START RECORD SET
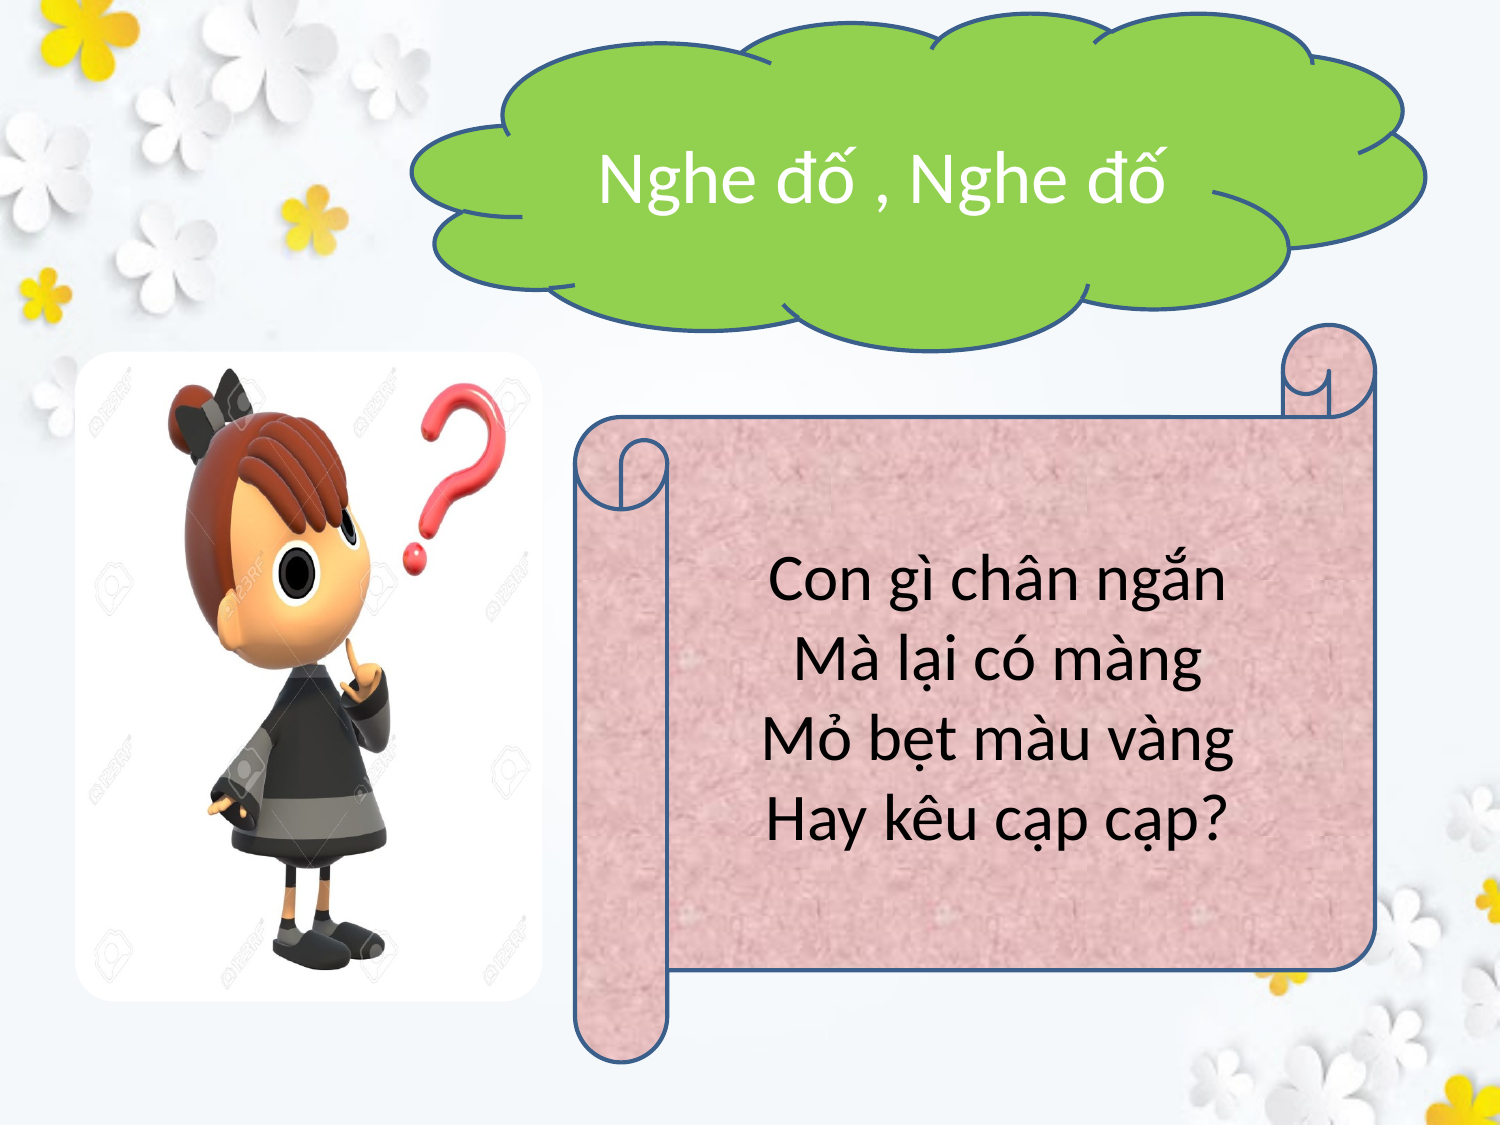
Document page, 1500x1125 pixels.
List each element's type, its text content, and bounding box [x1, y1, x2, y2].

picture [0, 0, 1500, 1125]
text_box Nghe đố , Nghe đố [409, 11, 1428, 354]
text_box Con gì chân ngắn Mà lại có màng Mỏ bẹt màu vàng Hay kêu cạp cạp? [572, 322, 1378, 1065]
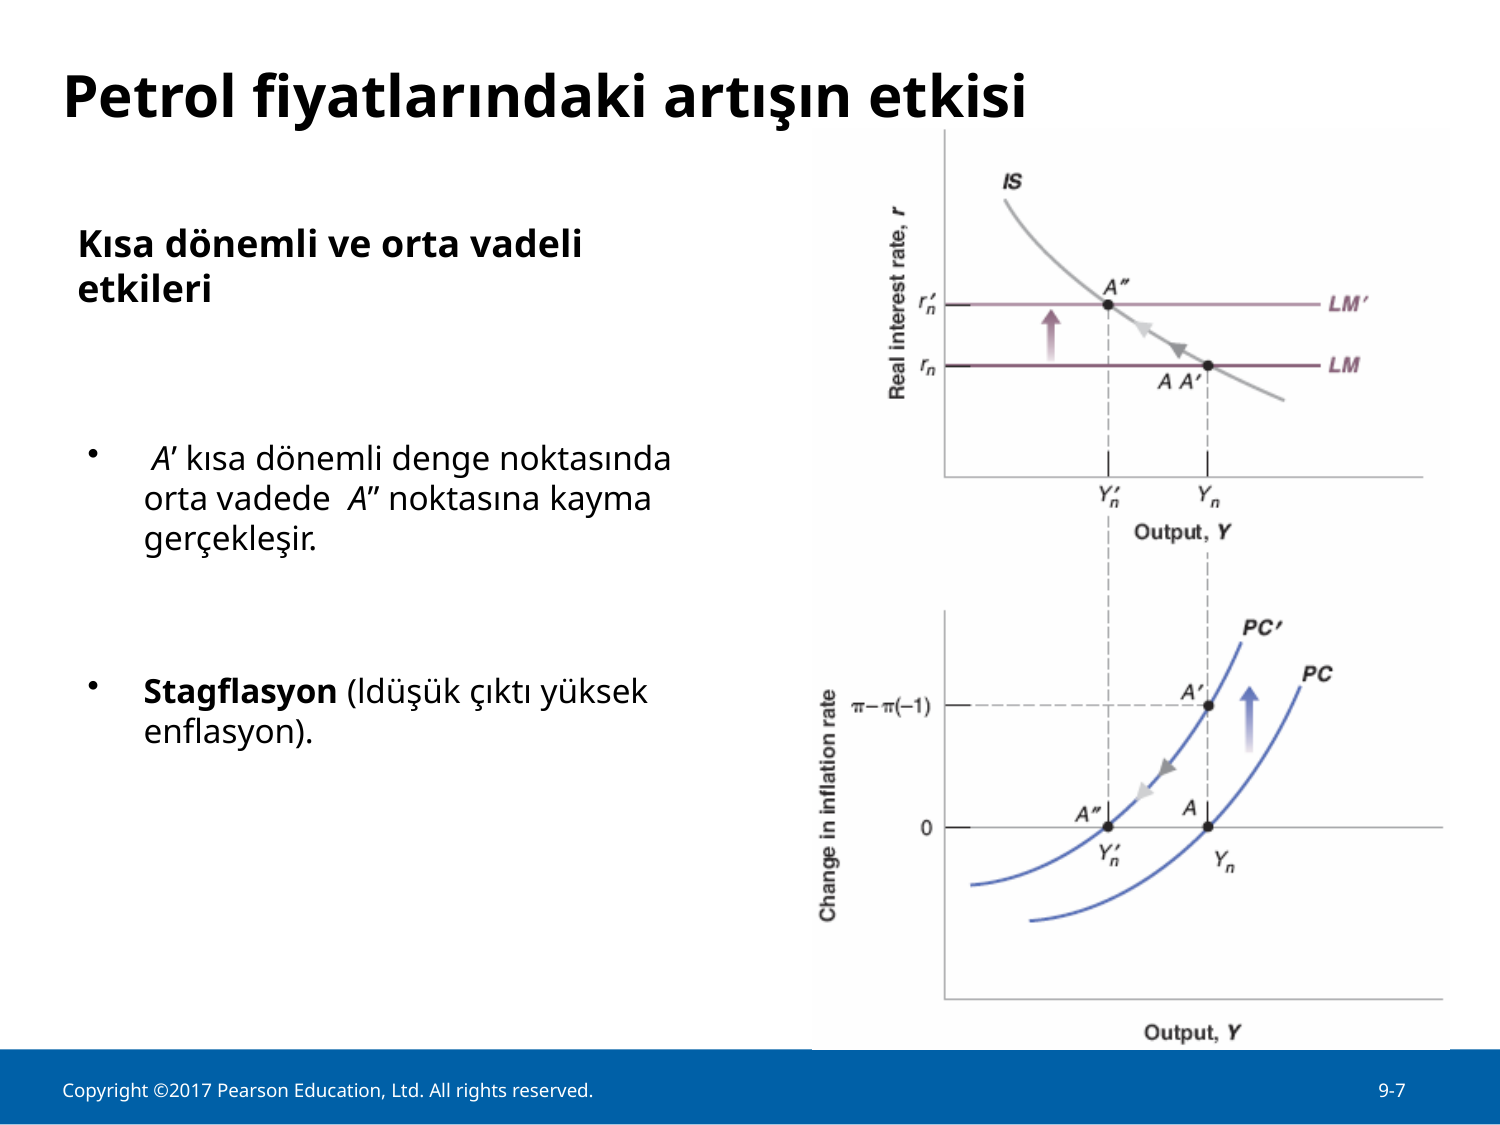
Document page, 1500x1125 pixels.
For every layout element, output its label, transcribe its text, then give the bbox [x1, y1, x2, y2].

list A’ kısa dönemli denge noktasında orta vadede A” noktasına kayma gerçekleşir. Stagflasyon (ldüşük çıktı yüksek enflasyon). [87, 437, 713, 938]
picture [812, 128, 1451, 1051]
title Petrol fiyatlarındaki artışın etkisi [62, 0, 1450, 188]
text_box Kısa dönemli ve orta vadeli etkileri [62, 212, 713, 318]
END RECORD SET
START RECORD SET
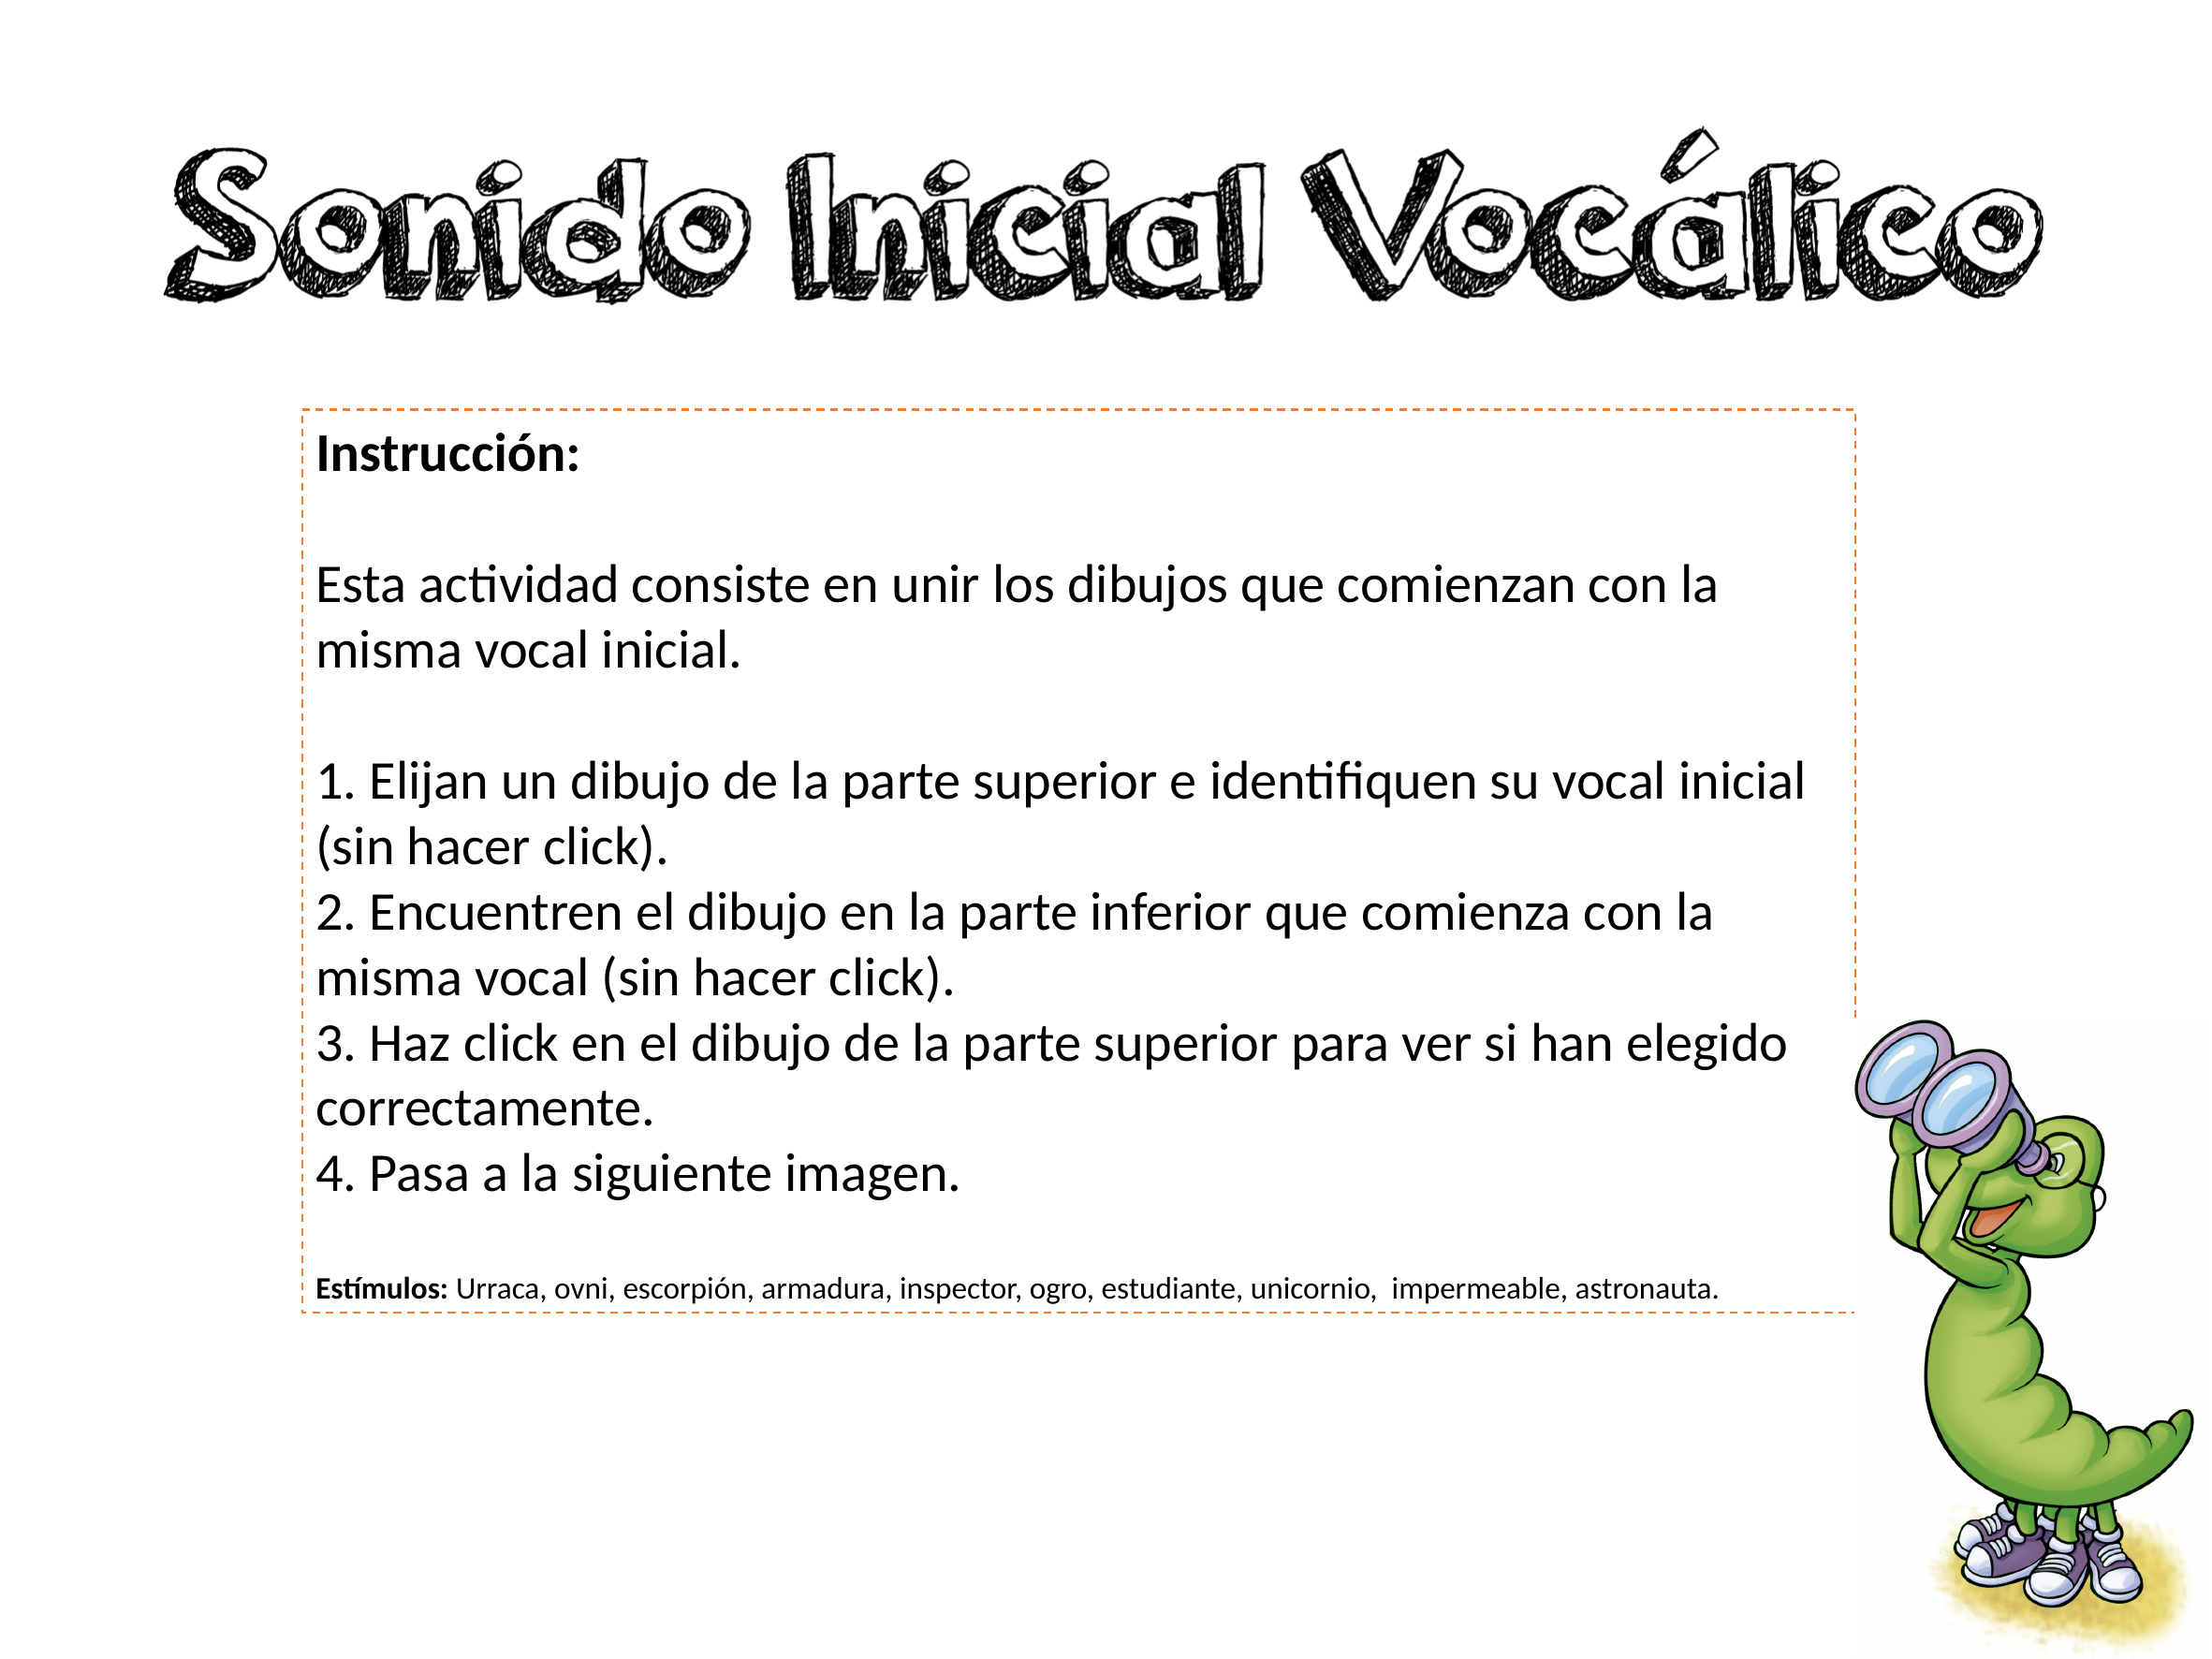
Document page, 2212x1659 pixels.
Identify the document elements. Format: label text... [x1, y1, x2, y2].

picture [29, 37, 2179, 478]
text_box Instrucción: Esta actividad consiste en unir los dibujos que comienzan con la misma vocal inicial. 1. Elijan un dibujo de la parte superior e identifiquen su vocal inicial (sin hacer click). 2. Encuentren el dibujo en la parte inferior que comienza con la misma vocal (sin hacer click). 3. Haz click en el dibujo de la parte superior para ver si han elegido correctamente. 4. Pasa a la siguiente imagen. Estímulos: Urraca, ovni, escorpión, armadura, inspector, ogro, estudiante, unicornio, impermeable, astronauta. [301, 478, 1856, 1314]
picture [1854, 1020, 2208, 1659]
END RECORD SET
START RECORD SET
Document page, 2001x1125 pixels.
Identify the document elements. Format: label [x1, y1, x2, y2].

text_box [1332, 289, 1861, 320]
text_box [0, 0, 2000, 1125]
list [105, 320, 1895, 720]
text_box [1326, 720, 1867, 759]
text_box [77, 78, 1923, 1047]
END RECORD SET
* **WRITTEN TASK**:
In the lines above, spot each one that contains the word "page" and copy it.

* **WRITTEN RESPONSE**:
Document page, 1500x1125 pixels.
Document page, 1500x1125 pixels.
Document page, 2212x1659 pixels.
Document page, 2001x1125 pixels.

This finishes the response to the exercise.